Texas will probably still be an attractive location for those and other businesses given its low taxes and relatively light regulation. But Texans will also be conducting a crucial experiment over the next 30 years, testing the limits of how low can those taxes and that regulation go and still maintain a place where middle class workers and their bosses want to live.
The 2011 Legislature will cut already sparse state services even more severely over the next biennium because of the financial collapse. Are those services, particularly in education, transportation and health care, essential for a prosperous economy or can we reduce them even further in order to free money for private consumption and investment? The Texas Experiment with radically smaller government will have its effects into the 2040s however it turns out.

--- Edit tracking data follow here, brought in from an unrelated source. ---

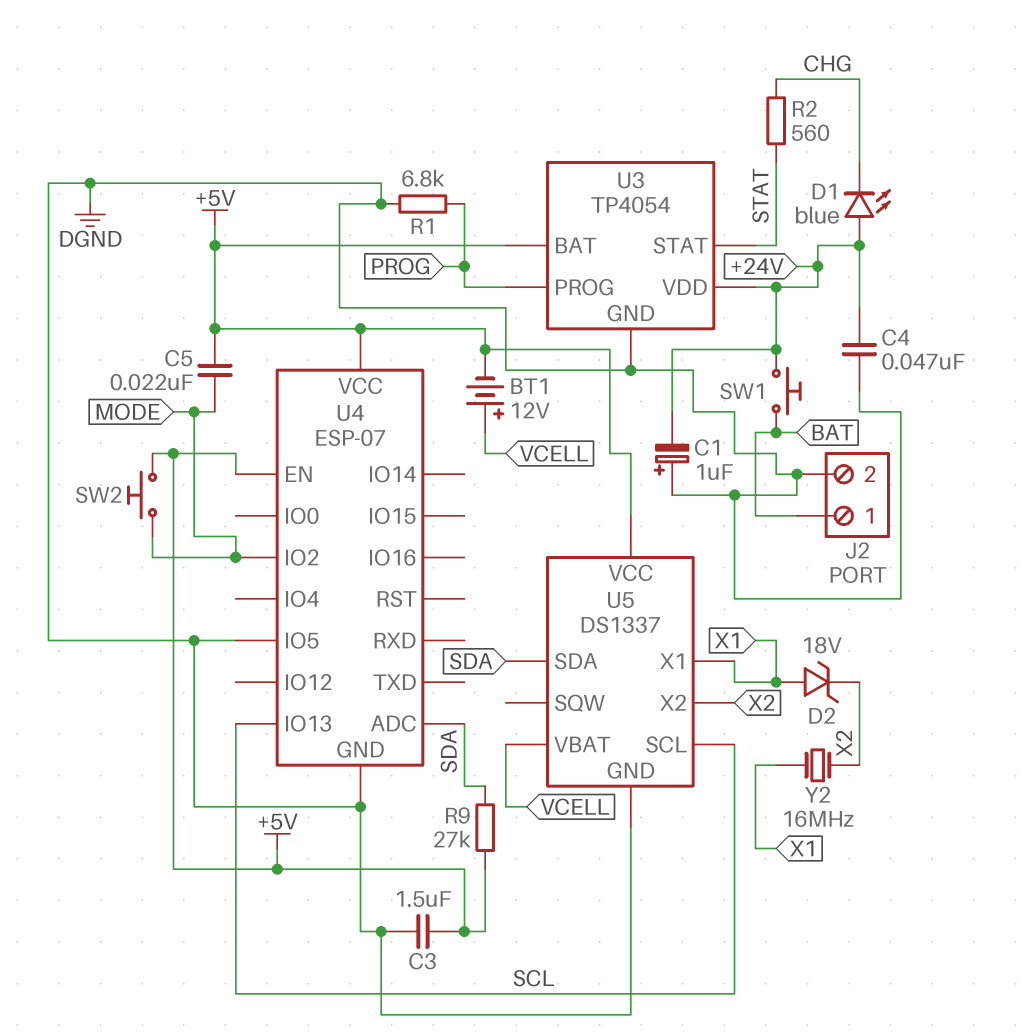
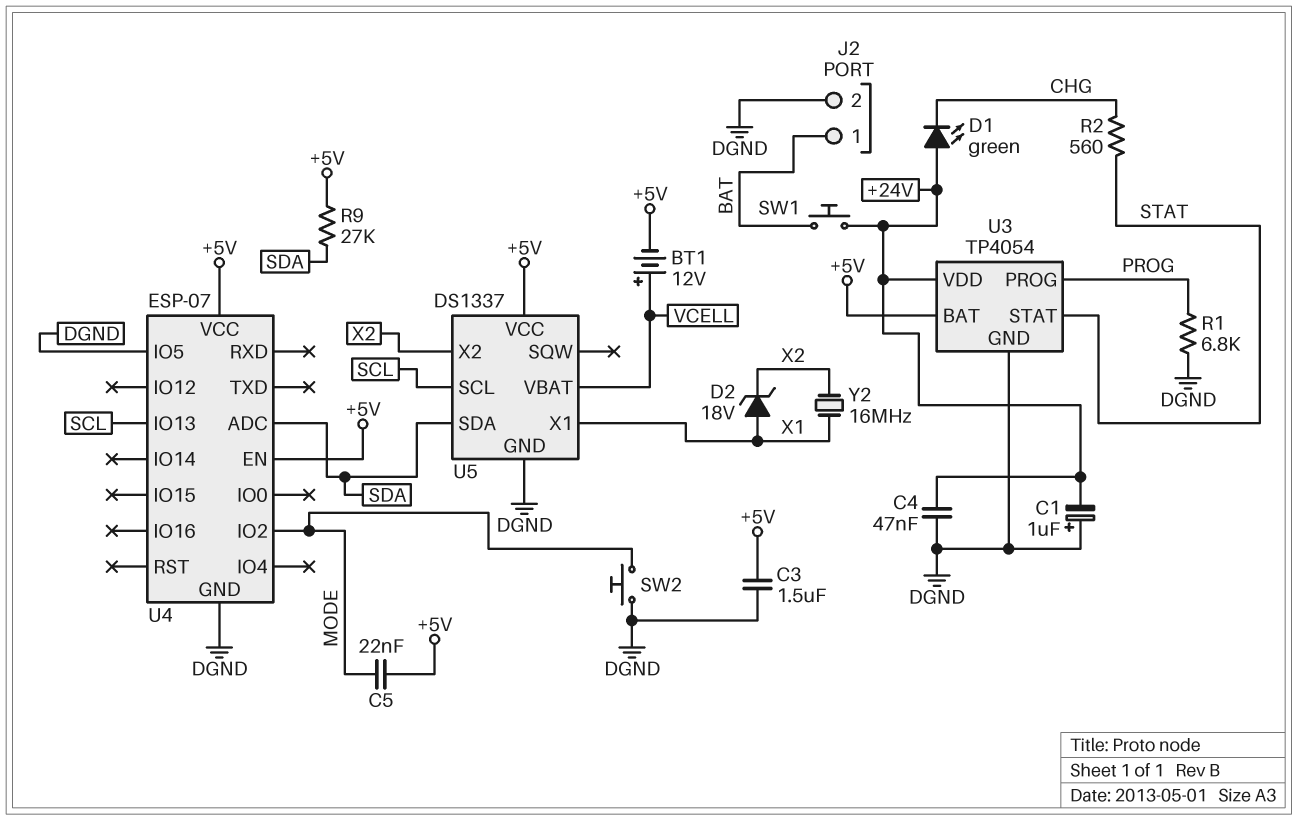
D1: LED blue (A +24V, K CHG) -> LED green (A +24V, K CHG)
SW2: button (+5V, MODE) -> button (DGND, MODE)

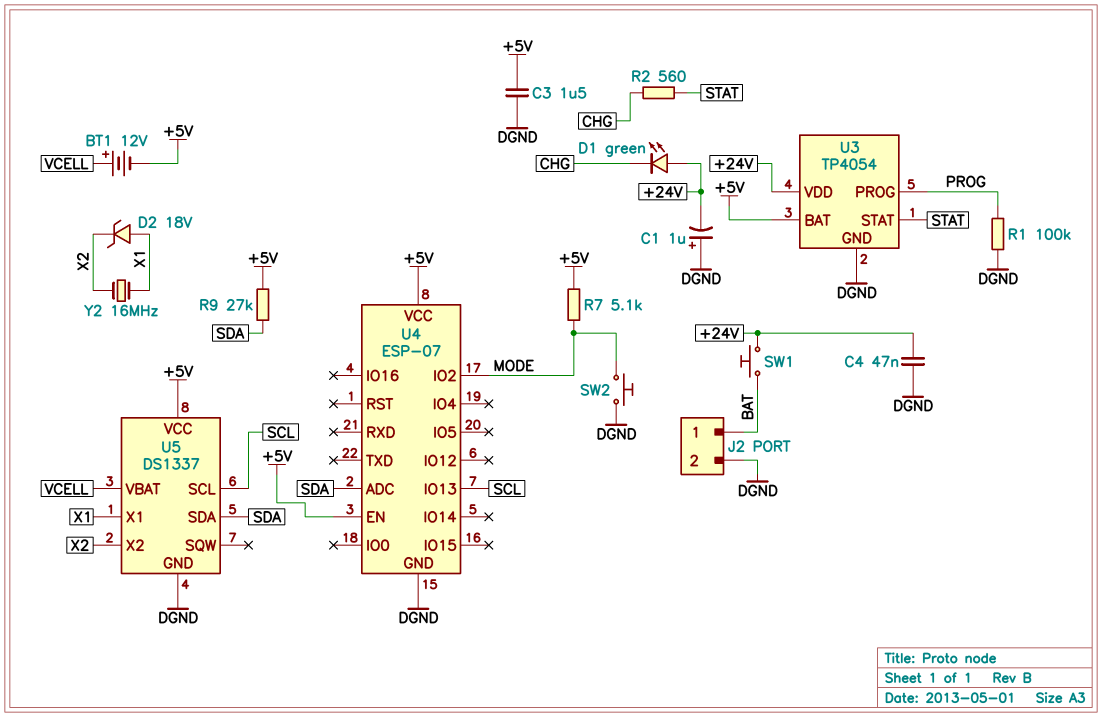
C5: 22nF (+5V, MODE) -> none
R1: 6.8k (DGND, PROG) -> 100k (DGND, PROG)
R7: none -> 5.1k (+5V, MODE)
U4 pin IO5: DGND -> none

The future in unpredictable, and these glimpses of 2040 are just one of many possible futures for Houston. More challenging futures could emerge if we have another and more severe economic recession involving a run on the dollar, if the atmosphere changes abruptly due to greenhouse gases, or if we experience a paralyzing global conflict, perhaps involving nuclear weapons. In those cases, the relatively modest changes described here come right off the table.
And on the other side, some extraordinarily good things could happen by 2040 to make the future even brighter and easier to manage — a medical breakthrough such managing cancer or retarding the aging process, a new energy source or a breakthrough in energy storage, transmission, or efficiency, or more astounding breakthroughs in information technology that puts machines on par with humans in managing the world.
The future is open-ended. No one knows what it will bring. But we need to consider all the possibilities in order to be prepared for whatever future does emerge.
Peter Bishop is an associate professor of Strategic Foresight and coordinator of the graduate program in Futures Studies at the University of Houston.